9 Dead, 10 Injured After Extremists Attack Hotel in Somalia

Somalia's Islamic extremists attacked a hotel at dawn Sunday in the capital, Mogadishu, killing at least nine people and injuring 10, a police official said.

Security forces ended the siege by al-Shabab attackers at the Sahafi Hotel by midday, said police commander Ali Ahmed.

"It's over now, we have killed all the attackers." said Ahmed. "They came under cover of darkness and attacked the hotel while some of the guards were sleeping."

The attack started at daybreak when a suicide bomber detonated a vehicle laden with explosives at the gate of the Sahafi Hotel and then gunmen ran into the hotel and shot at people, police Capt. Mohamed Hussein said.

"They have killed the owner of the hotel, a former military general, and other officials during the attack," Hussein said by phone.

A second explosion came from a car bomb outside the hotel, said witnesses.

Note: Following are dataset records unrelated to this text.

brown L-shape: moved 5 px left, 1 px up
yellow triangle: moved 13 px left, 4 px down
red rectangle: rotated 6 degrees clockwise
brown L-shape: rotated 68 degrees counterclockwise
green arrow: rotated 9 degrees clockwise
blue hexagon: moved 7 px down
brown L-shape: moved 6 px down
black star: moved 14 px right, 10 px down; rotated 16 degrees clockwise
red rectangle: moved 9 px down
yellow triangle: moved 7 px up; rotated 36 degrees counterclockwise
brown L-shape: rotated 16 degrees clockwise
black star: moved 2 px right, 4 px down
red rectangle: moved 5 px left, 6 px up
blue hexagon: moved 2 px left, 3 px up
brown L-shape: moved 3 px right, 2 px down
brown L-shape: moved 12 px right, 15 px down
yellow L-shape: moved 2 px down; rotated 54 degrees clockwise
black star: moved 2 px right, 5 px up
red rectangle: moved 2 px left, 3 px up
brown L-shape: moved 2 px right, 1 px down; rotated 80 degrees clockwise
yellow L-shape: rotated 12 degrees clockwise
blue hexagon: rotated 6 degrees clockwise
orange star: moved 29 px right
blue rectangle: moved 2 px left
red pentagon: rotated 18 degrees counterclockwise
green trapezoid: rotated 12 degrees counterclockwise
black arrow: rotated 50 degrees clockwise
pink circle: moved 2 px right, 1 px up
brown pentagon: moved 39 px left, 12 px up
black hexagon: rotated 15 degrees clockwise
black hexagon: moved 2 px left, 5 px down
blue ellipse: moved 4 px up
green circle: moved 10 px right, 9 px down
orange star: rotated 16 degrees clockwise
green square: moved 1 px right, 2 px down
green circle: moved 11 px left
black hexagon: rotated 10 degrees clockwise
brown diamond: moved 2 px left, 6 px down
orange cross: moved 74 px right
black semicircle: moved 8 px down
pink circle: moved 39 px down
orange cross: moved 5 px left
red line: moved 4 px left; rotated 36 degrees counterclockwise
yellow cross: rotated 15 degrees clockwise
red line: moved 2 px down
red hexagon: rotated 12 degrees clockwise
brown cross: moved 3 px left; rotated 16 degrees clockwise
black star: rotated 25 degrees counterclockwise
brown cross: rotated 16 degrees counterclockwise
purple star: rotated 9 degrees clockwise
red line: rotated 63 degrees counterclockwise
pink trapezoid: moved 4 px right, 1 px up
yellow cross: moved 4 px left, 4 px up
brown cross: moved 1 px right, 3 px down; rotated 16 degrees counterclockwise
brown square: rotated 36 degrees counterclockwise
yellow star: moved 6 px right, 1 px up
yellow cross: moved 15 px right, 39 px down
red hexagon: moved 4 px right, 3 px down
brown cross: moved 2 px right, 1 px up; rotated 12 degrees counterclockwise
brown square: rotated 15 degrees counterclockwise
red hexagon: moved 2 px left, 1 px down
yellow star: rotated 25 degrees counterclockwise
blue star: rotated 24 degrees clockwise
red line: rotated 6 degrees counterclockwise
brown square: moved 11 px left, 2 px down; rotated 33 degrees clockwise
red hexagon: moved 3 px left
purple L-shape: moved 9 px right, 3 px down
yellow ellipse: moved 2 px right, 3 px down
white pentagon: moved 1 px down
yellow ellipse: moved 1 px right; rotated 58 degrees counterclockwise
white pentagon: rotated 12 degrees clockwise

Al-Shabab, the Islamic extremist rebels waging an insurgency against Somalia's weak U.N.- backed government, claimed responsibility for the attack on the group's radio station, Andulus. The fighters infiltrated the hotel, Sheikh Abdiaziz Abu-Musab, al-Shabab's military spokesman, told the radio station.

Somali troops and African Union forces went to the scene and took control of the hotel, according to a Twitter post by the African Union Mission in Somalia, which has deployed troops to bolster Somalia's government against al-Shabab's insurgency.

One photographer was among those killed and another was injured, according to witnesses.

"I was at the scene of the explosion busy taking photos when a vehicle full of explosives exploded beside me. I fell on the ground and saw part of my body bleeding, I was with another journalist who was killed in the attack," said Feisal Omar, who has since been discharged from the Mogadishu hospital.

The Sahafi Hotel is often frequented by Somali government officials and business executives and it has been targeted before. Two French security advisers were abducted from the hotel by militants in 2009.

Despite being forced out of Mogadishu and many other cities and towns across Somalia, al Shabab continues to launch lethal attacks in the capital and elsewhere. Al-Shabab is fighting to oust the Mogadishu government and install a strict version of Shariah law. Al-Shabab have also attacked neighboring countries that have sent troops to support the Mogadishu government. The extremist rebels killed 148 people in an attack on a college in Garissa, Kenya in April.

The latest attack was condemned by Somali President Hassan Sheikh Mohamud.

"This is the action of an increasingly desperate, internally-divided group of extremists ... (who) seek to grab the headlines through killing innocent Muslims."

Mohamud urged Somalians "to prevent extremists from distorting the faith of our fathers, and leading people astray in their quest for brutality and destruction. We must do this by confronting their warped ideology and liberating Somalia from them entirely."